*** Opening of DATASET ENTRIES ***
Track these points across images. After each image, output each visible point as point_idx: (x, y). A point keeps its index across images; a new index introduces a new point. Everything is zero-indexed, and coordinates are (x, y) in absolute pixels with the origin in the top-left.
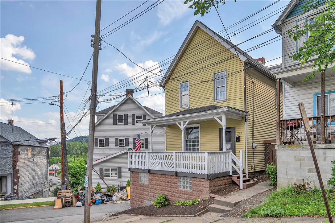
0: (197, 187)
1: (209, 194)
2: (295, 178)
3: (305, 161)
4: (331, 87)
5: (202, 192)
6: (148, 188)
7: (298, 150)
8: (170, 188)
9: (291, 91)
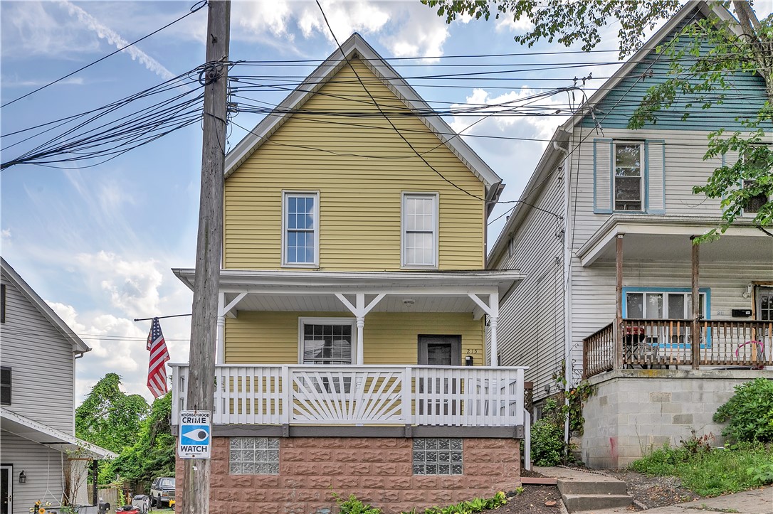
0: (483, 465)
1: (518, 478)
2: (652, 436)
3: (669, 401)
4: (648, 280)
5: (497, 475)
6: (277, 486)
7: (658, 380)
8: (381, 478)
9: (583, 274)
*** Close of DATASET ENTRIES ***
▶ _WHAT IS REQUIRED_: Rewrite the material above with "top-left" changed to "upper-left", keeping everything else the same and leaving out the pictures.

▶ _ANSWER BELOW_:
Track these points across images. After each image, output each visible point as point_idx: (x, y). A point keeps its index across images; a new index introduces a new point. Everything is zero-indexed, and coordinates are (x, y) in absolute pixels with the origin in the upper-left.
0: (197, 187)
1: (209, 194)
2: (295, 178)
3: (305, 161)
4: (331, 87)
5: (202, 192)
6: (148, 188)
7: (298, 150)
8: (170, 188)
9: (291, 91)
0: (483, 465)
1: (518, 478)
2: (652, 436)
3: (669, 401)
4: (648, 280)
5: (497, 475)
6: (277, 486)
7: (658, 380)
8: (381, 478)
9: (583, 274)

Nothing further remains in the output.